Start of Data extract

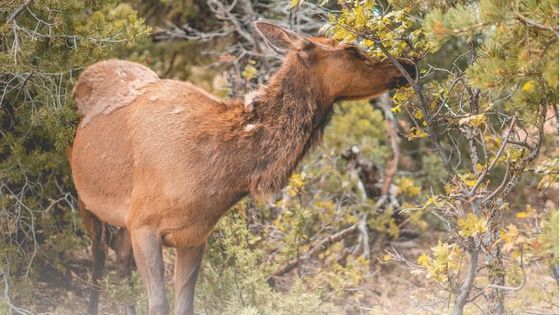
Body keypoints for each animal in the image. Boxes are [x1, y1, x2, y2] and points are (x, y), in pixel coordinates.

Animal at [69, 22, 412, 315]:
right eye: (352, 49)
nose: (407, 64)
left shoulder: (194, 235)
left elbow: (184, 305)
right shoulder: (145, 225)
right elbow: (158, 304)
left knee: (119, 255)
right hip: (86, 198)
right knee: (99, 256)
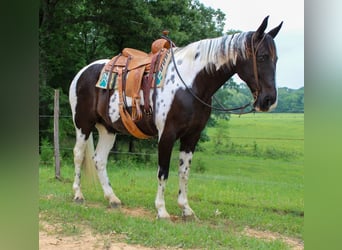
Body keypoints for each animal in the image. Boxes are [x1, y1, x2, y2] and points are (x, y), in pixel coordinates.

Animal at [69, 16, 284, 219]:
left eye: (276, 59)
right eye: (262, 56)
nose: (269, 100)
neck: (190, 83)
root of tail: (81, 73)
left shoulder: (192, 136)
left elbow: (184, 173)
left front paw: (186, 209)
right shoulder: (167, 135)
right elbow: (163, 172)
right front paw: (161, 210)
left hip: (108, 129)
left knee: (99, 160)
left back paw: (112, 198)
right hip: (83, 124)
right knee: (79, 154)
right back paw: (78, 195)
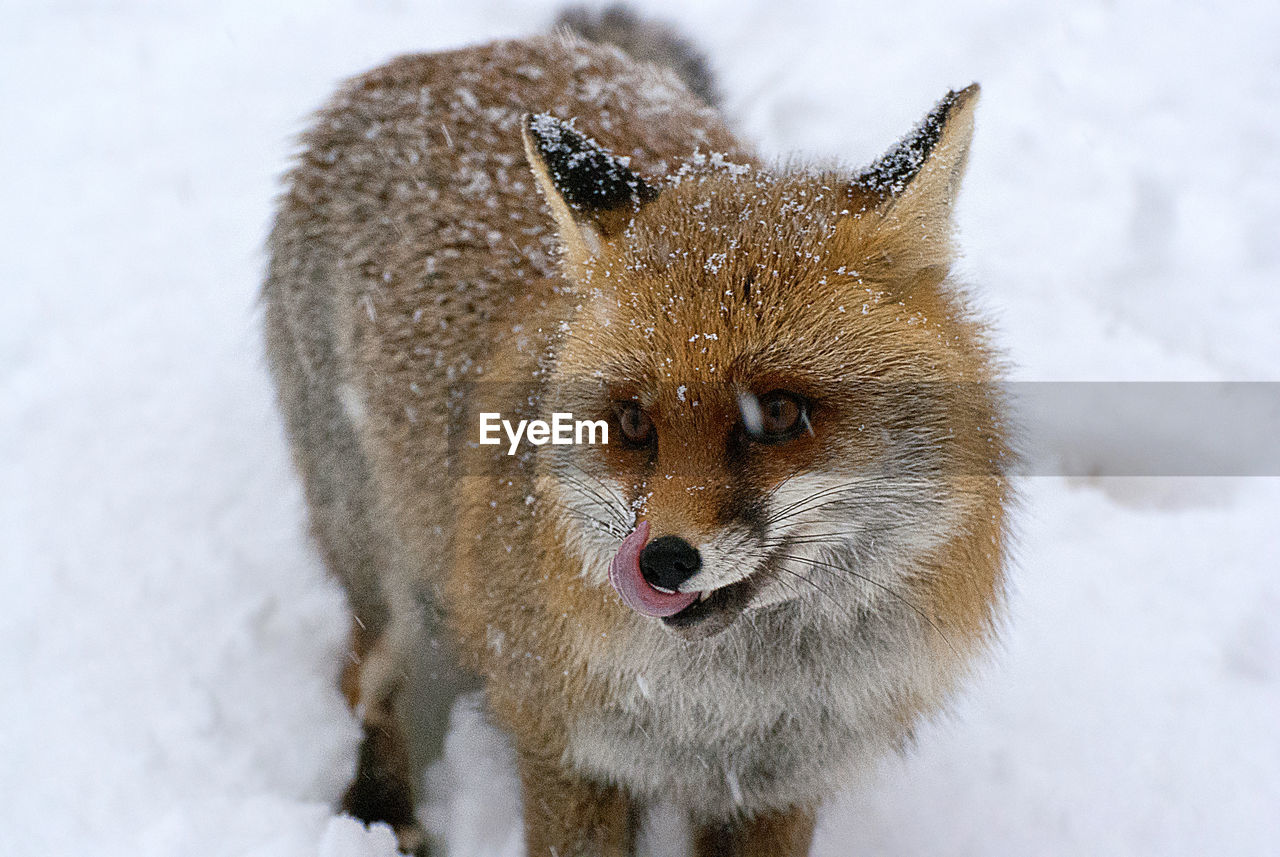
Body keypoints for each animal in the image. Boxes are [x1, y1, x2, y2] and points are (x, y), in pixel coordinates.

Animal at [264, 3, 1013, 854]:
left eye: (779, 413)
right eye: (630, 422)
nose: (662, 560)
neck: (735, 705)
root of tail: (445, 56)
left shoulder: (777, 786)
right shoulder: (567, 747)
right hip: (373, 558)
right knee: (363, 676)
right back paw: (378, 807)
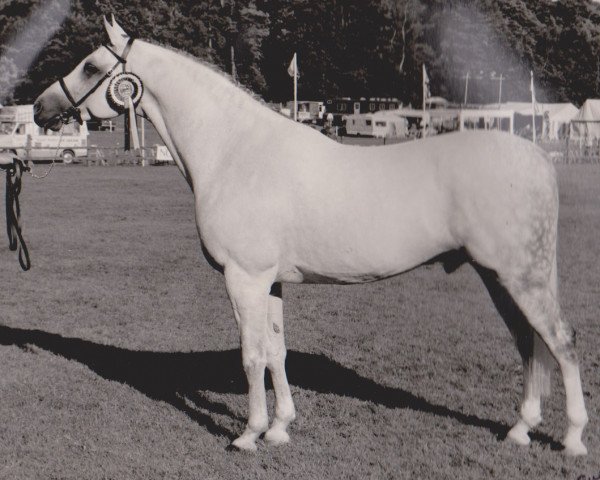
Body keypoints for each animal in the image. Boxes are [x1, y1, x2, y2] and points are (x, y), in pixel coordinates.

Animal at [31, 17, 584, 454]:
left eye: (90, 67)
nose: (39, 108)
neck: (234, 150)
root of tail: (537, 157)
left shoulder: (244, 278)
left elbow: (252, 354)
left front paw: (248, 435)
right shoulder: (270, 281)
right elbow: (277, 352)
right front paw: (280, 429)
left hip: (521, 277)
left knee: (560, 341)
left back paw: (573, 439)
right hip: (499, 278)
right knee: (530, 344)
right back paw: (520, 430)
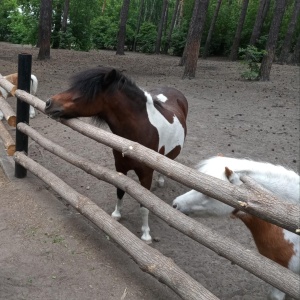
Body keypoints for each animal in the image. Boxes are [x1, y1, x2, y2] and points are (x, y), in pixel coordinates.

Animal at [44, 66, 188, 244]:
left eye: (83, 92)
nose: (48, 103)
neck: (136, 138)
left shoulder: (146, 174)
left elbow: (144, 205)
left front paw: (146, 234)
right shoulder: (120, 167)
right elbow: (120, 191)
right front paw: (116, 215)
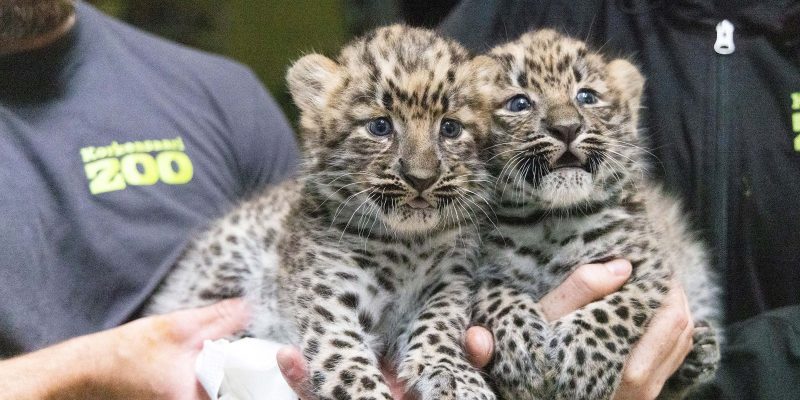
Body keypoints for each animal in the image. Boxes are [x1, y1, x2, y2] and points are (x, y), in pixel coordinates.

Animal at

End of Data extract

▸ Task instructions
Find the line with "right elbow: (277, 352)" in the entries above. Set down exactly every line from it up to and including the line with "right elbow: (120, 191)", images excluded.

▸ Response area
right elbow: (277, 352)
right front paw: (280, 429)
left hip: (521, 277)
left knee: (560, 341)
left back paw: (573, 439)
right hip: (499, 278)
right knee: (530, 344)
right back paw: (520, 430)
Body keypoints for each animal in the image. Boxes are [x1, y1, x2, y2] and points are (x, y), in pixel coordinates.

Animal at [44, 66, 188, 244]:
left eye: (83, 92)
nose: (48, 103)
neck: (136, 138)
left shoulder: (146, 174)
left elbow: (144, 205)
left front paw: (146, 234)
right shoulder: (120, 167)
right elbow: (120, 191)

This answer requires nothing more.